** Opening Data for this exercise block **

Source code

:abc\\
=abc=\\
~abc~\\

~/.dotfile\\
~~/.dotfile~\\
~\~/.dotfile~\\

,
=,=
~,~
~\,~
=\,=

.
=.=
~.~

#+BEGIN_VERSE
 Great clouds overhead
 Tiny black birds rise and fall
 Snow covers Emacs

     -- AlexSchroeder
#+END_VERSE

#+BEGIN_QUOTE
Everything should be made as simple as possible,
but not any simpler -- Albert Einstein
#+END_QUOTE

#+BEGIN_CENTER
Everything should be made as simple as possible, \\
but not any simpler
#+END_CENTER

** Closing Data for this exercise block **

From the line holding "Snow covers Emacs" to the last line of the records, quote each line exactly and add nothing.

= Solution =
 Snow covers Emacs

     -- AlexSchroeder
#+END_VERSE

#+BEGIN_QUOTE
Everything should be made as simple as possible,
but not any simpler -- Albert Einstein
#+END_QUOTE

#+BEGIN_CENTER
Everything should be made as simple as possible, \\
but not any simpler
#+END_CENTER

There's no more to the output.